Charlottesville full of smart, green thinkers

As I wrote earlier in the week, this is Design Week, and on Tuesday I popped over to the CCDC for one of the Design Week events—a lunchtime talk by Pete O’Shea and Lance Hosey. O’Shea is a partner in Siteworks, a landscape architecture firm, and Hosey was until recently a director at McDonough, and is now writing a book. They’re smart dudes. They know a lot about design. I came away feeling lucky that I live in a town where people are doing such good thinking about sustainability.

A few choice ideas from the talk:

1. Culture doesn’t just impact nature (streams, woods, icecaps); it also impacts the built environment. In other words, we’re not just fouling the natural environment but also the places we live and work. This is one example that Hosey brought up: a village in China whose principle business is dealing with e-waste.

2. Part of the problem with traditional architecture is that it designs buildings separately from their surroundings—as though they were hermetically sealed machines. Actually, they’re part of the surroundings, and permeable to them, since they take in resources and put out waste.

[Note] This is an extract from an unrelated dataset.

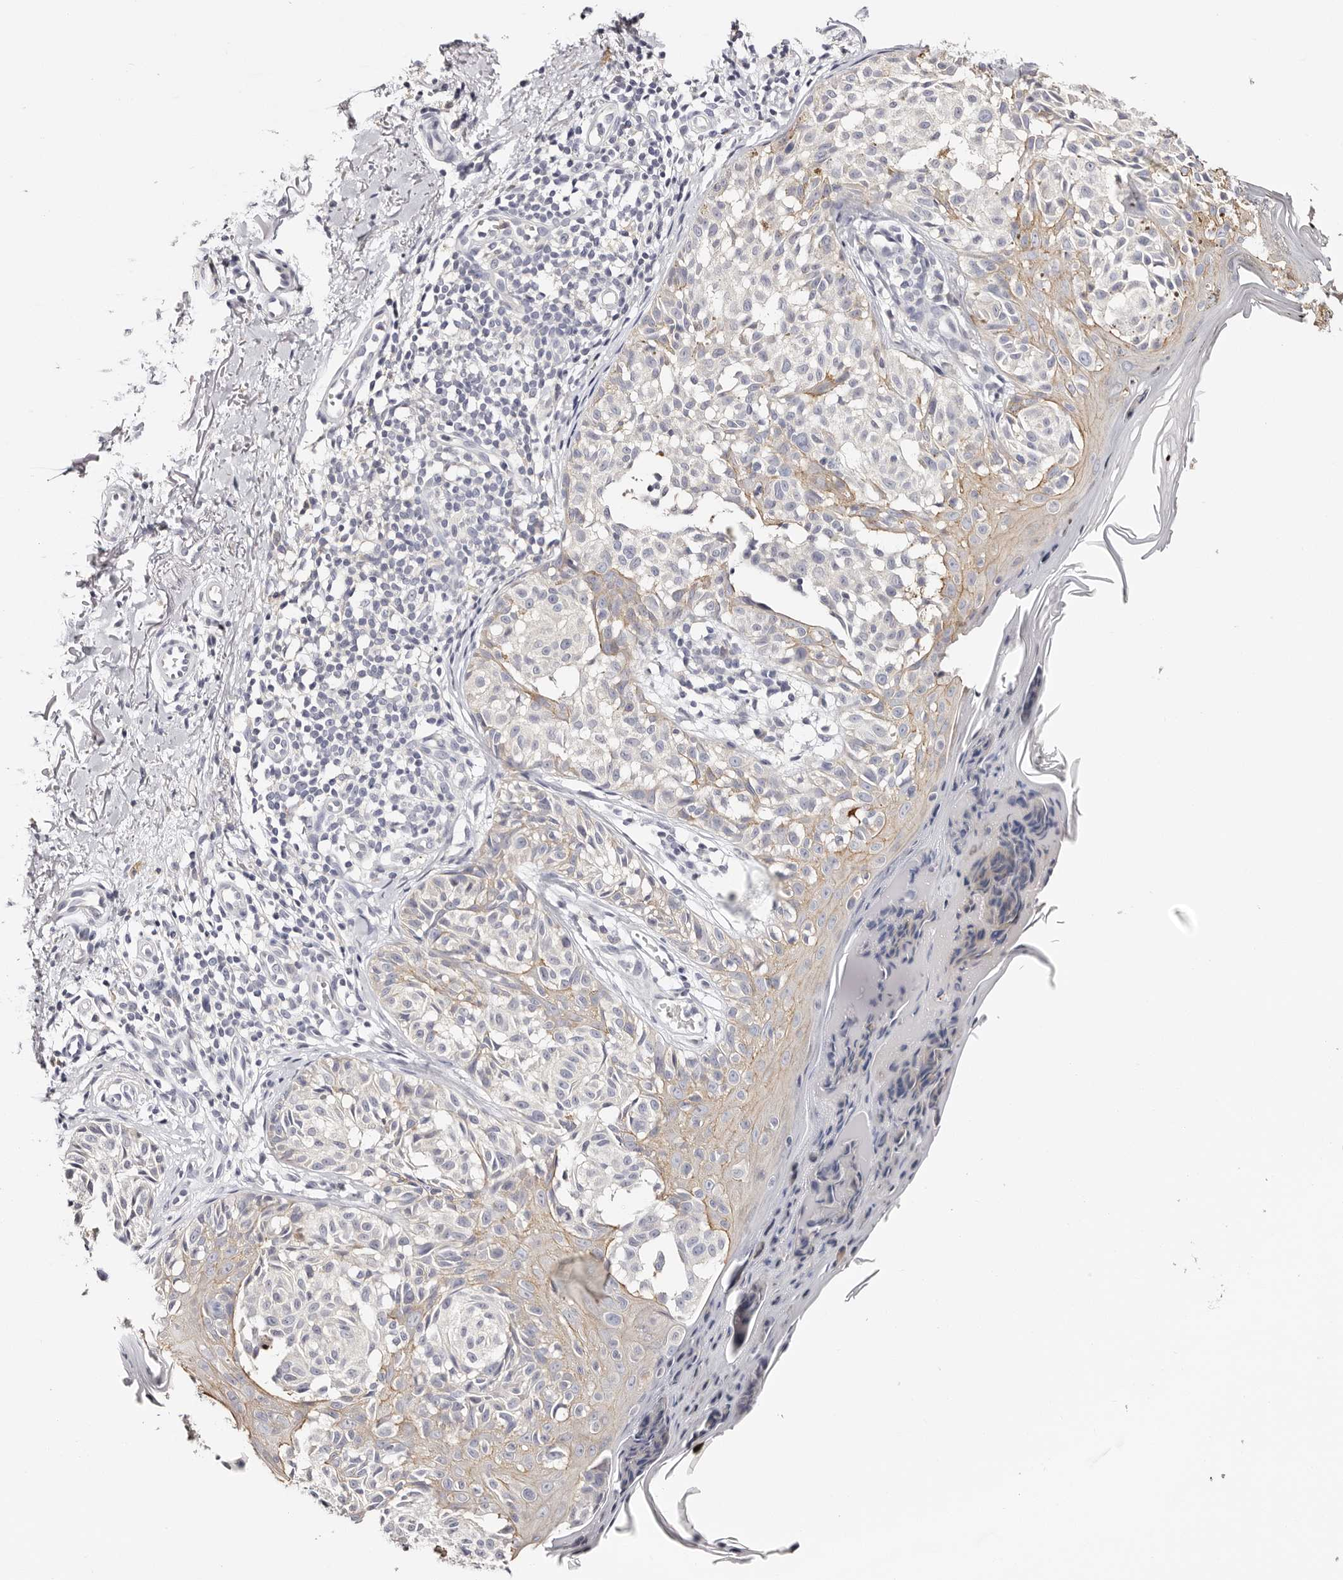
{"staining": {"intensity": "negative", "quantity": "none", "location": "none"}, "tissue": "melanoma", "cell_type": "Tumor cells", "image_type": "cancer", "snomed": [{"axis": "morphology", "description": "Malignant melanoma, NOS"}, {"axis": "topography", "description": "Skin"}], "caption": "A micrograph of human malignant melanoma is negative for staining in tumor cells.", "gene": "ROM1", "patient": {"sex": "female", "age": 50}}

3. The idea of "restoring" nature is often irrelevant, since we don’t know what we’d actually be restoring. We can’t put Charlottesville back into a pristine wooded state. And an island in the Anacostia River near D.C., for which Hosey and O’Shea designed a nature center, is itself made by humans out of dredged material, so "restoring" it would mean erasing it. Our goal should be to balance human and ecological concerns—to recognize the compromised situation we’re in, and go forward from there in the best possible way.

4. A model of architects and landscape architects working closely together, as O’Shea and Hosey do, may hold promise in that direction.

Who’s the local green pioneer who inspires you most? Is it a farmer, a philosopher, a family who line-dries its laundry?